Calling broadcast television advertising a "bloated" and "overweight" medium, Massive CEO Mitch Davis predicted Thursday that in-game video advertising, which his company specializes in, will increase more than 165-fold in the next five years, from $15 million last year to $2.5 billion by 2010.

"There is a disproportionate amount of money spent on broadcast television compared to the reach and frequency it delivers," Davis said. Video games, he said, are "a far more interesting, exciting, and interactive medium."

Speaking to a crowd of about 250 game developers, advertisers, and press at the Advertising in Games Forum in New York City, Davis predicted that video game spending--which, in 2004, totaled an anemic $15 million--would reach $1.4 billion in the United States alone in five years.

Not everyone is as bullish as Davis about advertising in games. Jay Horowitz, an analyst with Jupiter Research, pegs in-game advertising sales for the United States at closer to $1 billion by 2010. "There's a long way to go to making this a viable ongoing medium for advertisers," Horowitz said, adding that Massive has made strides toward establishing ad networks with performance measures and measurable results.

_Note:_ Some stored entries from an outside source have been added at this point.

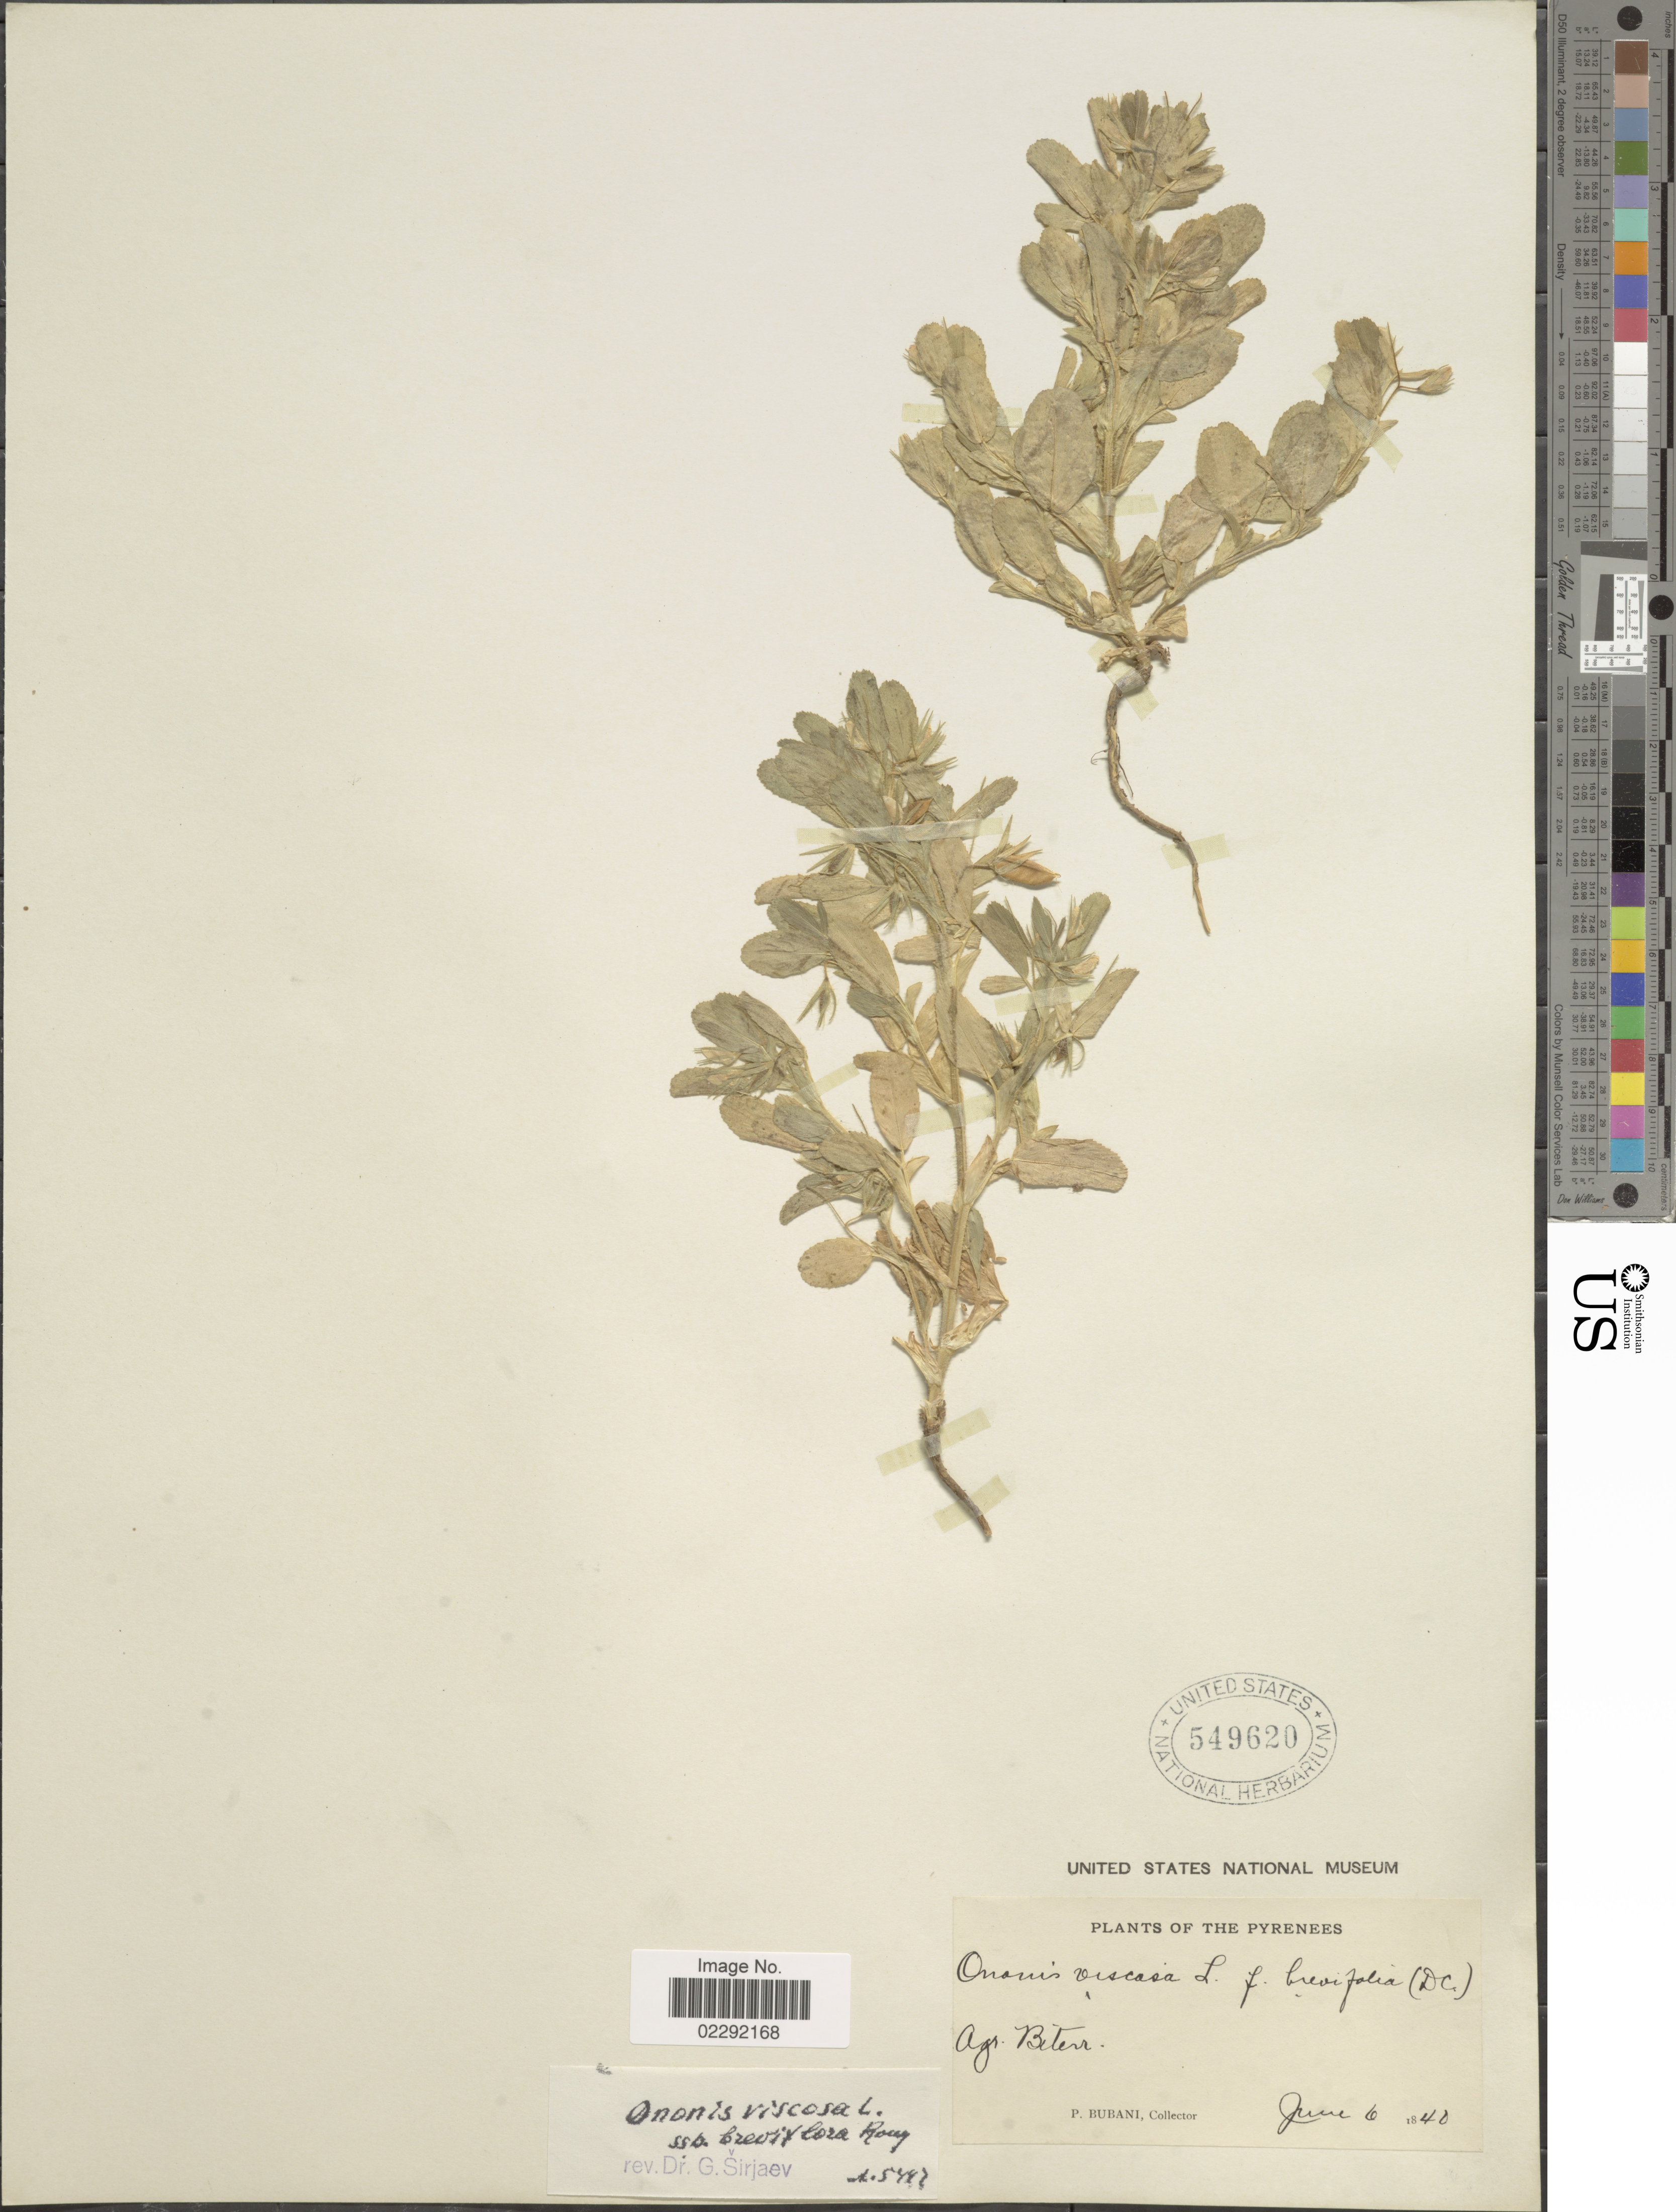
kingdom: Plantae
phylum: Tracheophyta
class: Magnoliopsida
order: Fabales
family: Fabaceae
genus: Ononis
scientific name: Ononis viscosa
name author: L.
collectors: P. Bubani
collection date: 1848-06-06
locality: The Pyrenees, Agr. Beterr.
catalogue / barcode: US 549620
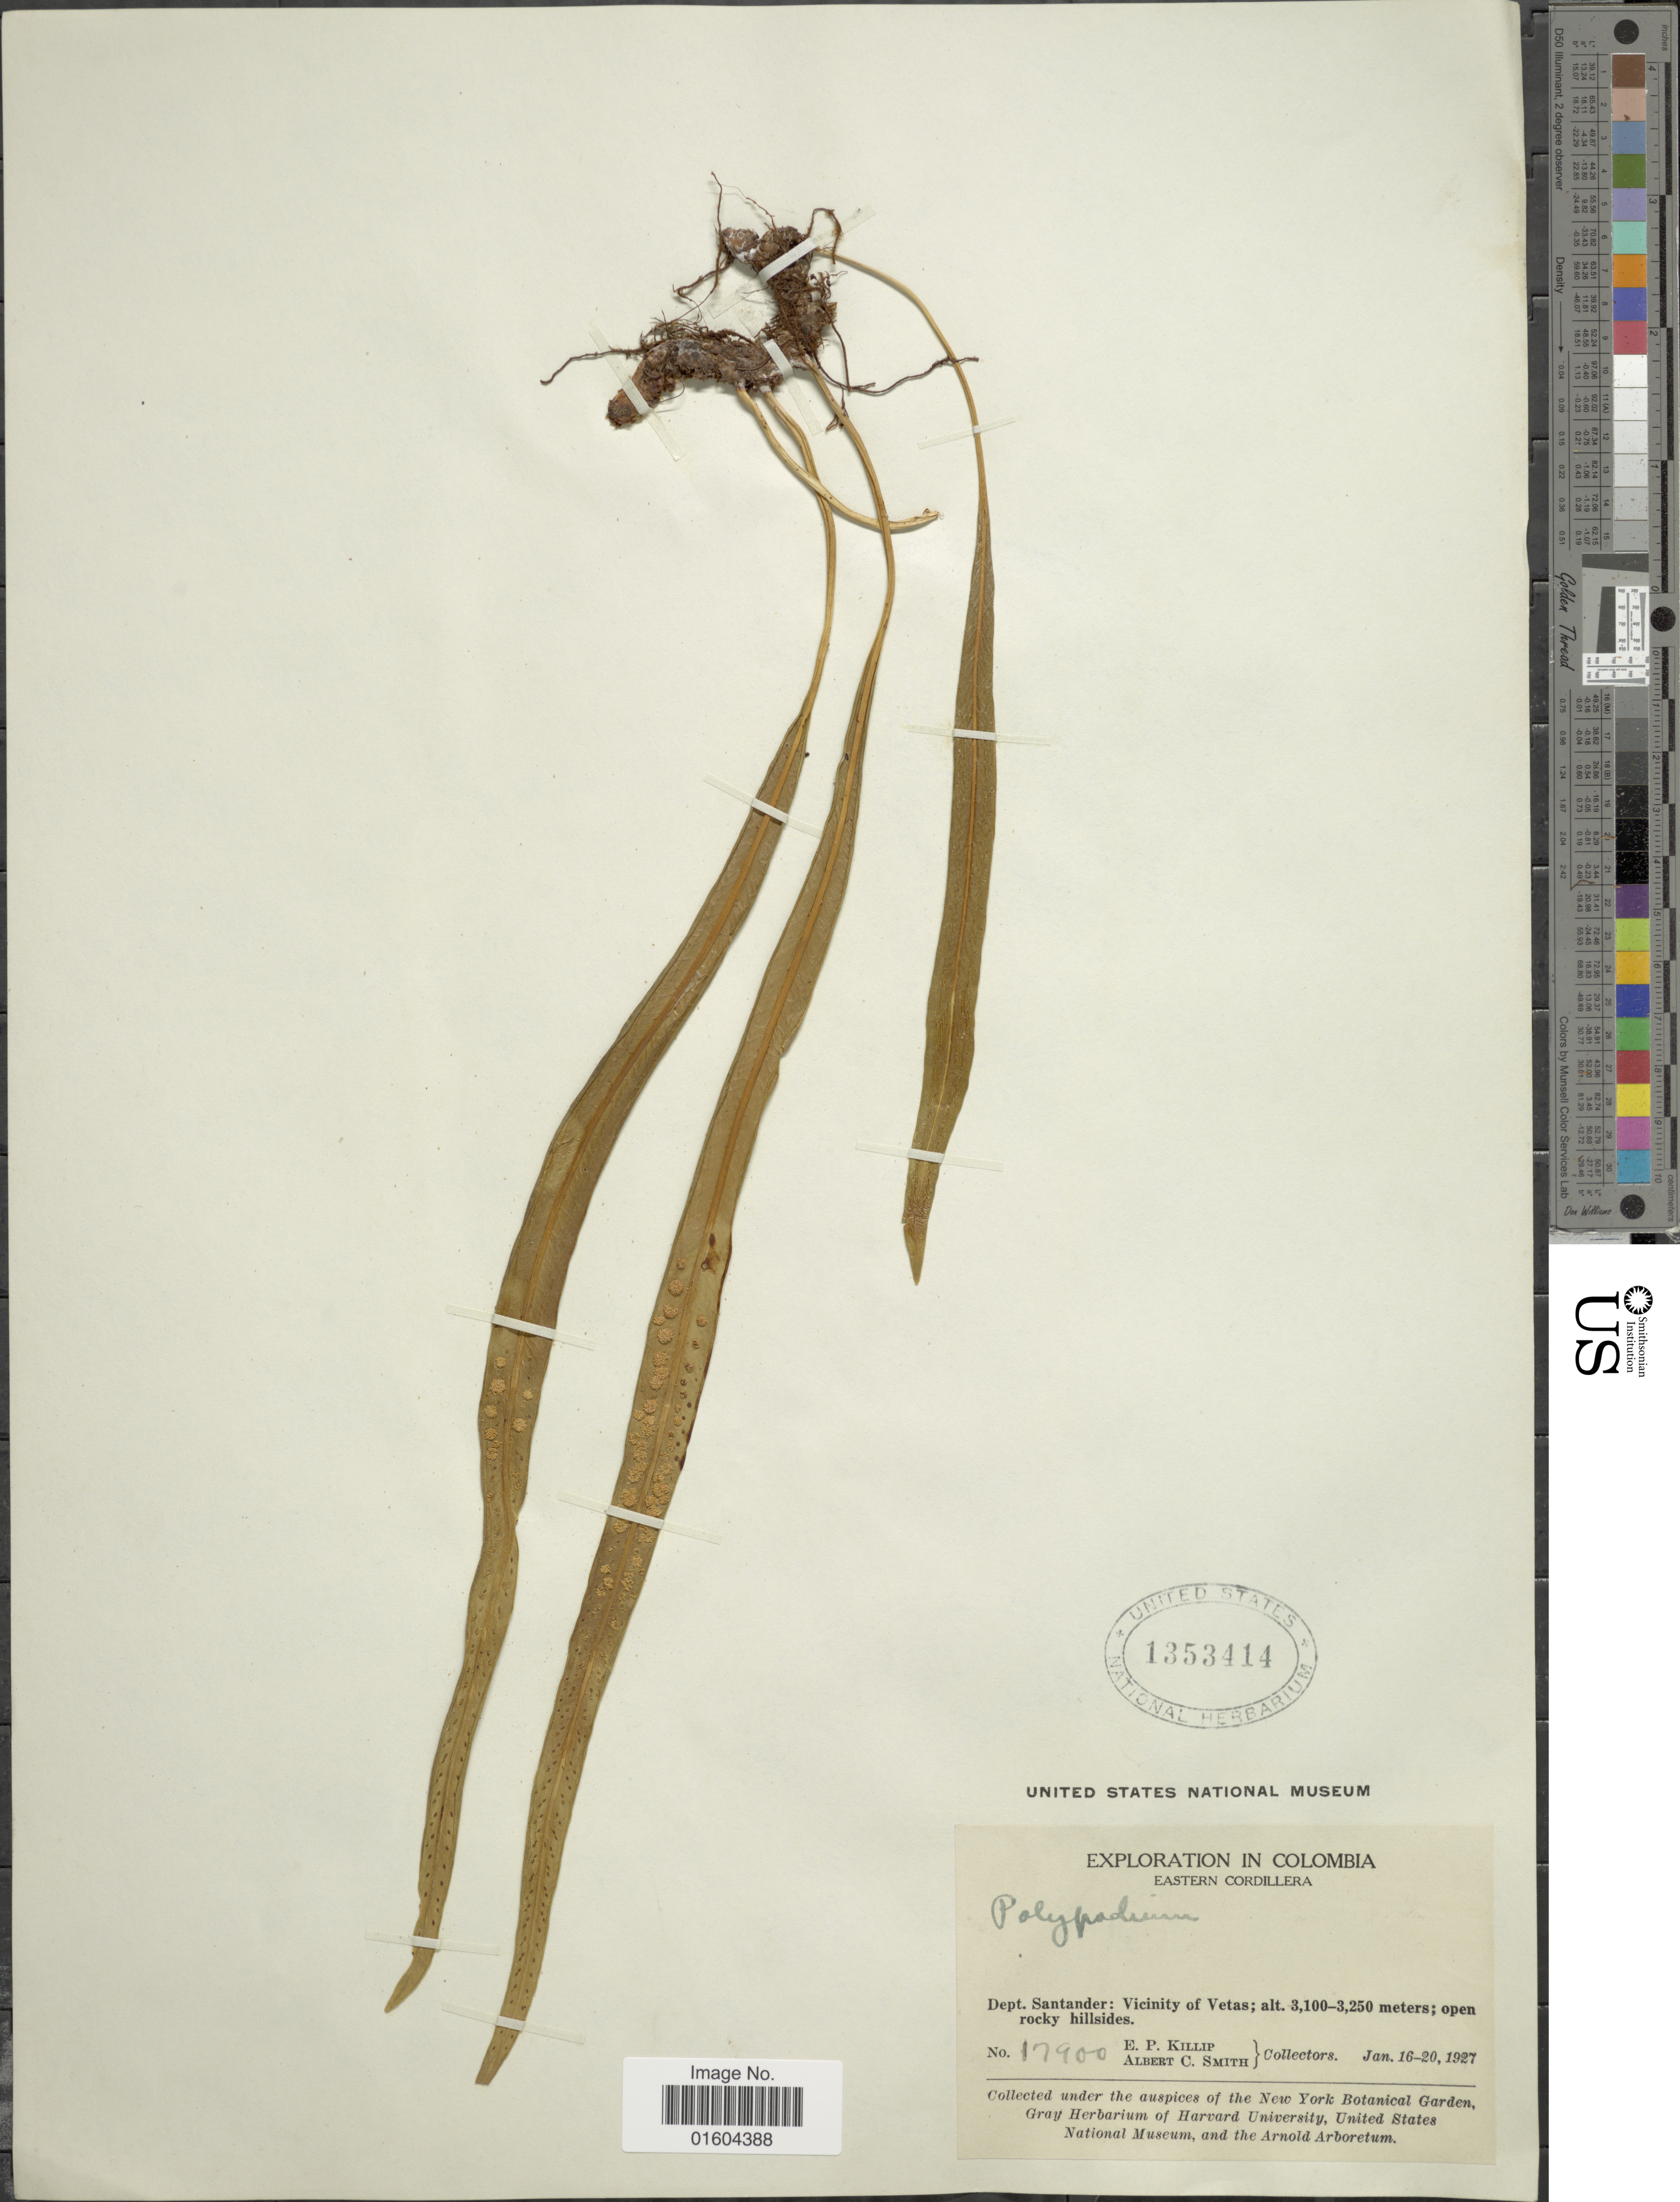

The biggest barrier to companies like Massive, Horowitz said, is that the vast majority of console gamers are not connected to the Internet when they do their gaming, and console gamers comprise the larger part of the audience Massive is targeting.

"Not everyone is on a connected console, and that pipeline is the critical link for these companies to insert dynamic advertising," he said. "It'll be quite some time before you have a large connected console audience. By our estimates, one in five console users will be connected regularly by 2010. So the console side of things is inherently limited in the five-year period that we're talking about."

Massive's network works by dynamically inserting ads into video games through Internet connections. The ads appear where gamers might expect to see them. In one of the company's launch titles, "Splinter Cell: Chaos Theory," when the main character, a covert operative named Sam Fischer, stalks down a hallway and passes a soda vending machine, it's plastered with a Sprite Zero ad. Without the ads, the soda machine advertises a generic, no-name soft drink. The ads are updated dynamically, so timed campaigns are possible--Paramount Pictures is advertising its film "The Longest Yard," which is set to be released on May 29, and presumably will drop the ads after the movie is released. The ads are updated via the Web connection on gaming PCs and connected consoles systems. The Internet hookup also allows Massive to track when gamers are playing, what level of the game they're on, and which ads they're currently seeing. It also lets companies run ads in different geographic areas, and at different times of the day--Dunkin' Donuts runs ads for bagels in the morning and donuts in the afternoon, Davis said.

Davis said he hopes the advertising Massive brings in will increase developers' revenues to the tune of between $1 and $2 a unit. Currently, Massive runs an advertising network comprised of 12 game publishers and a number of blue-chip advertisers, including Paramount Pictures, New Line Cinema, and Coca-Cola. "Advertising changes, in a very fundamental way, the economics of the game industry," Davis said. "There's no doubt that advertising is going to be a significant part of this industry."

Still, added Jupiter Research's Horowitz, video games have a long way to go before they'll replace television in marketers' minds, even for the hard-to-reach 18- to-34-year-old male demographic. "There's always discussion about this elusive audience that he's talking about, and games certainly are a good way to reach those folks. What Massive's doing is a great approach for aggregating these disparate audiences that exist on individual properties," he said. "But for national reach, it's hard to beat broadcast."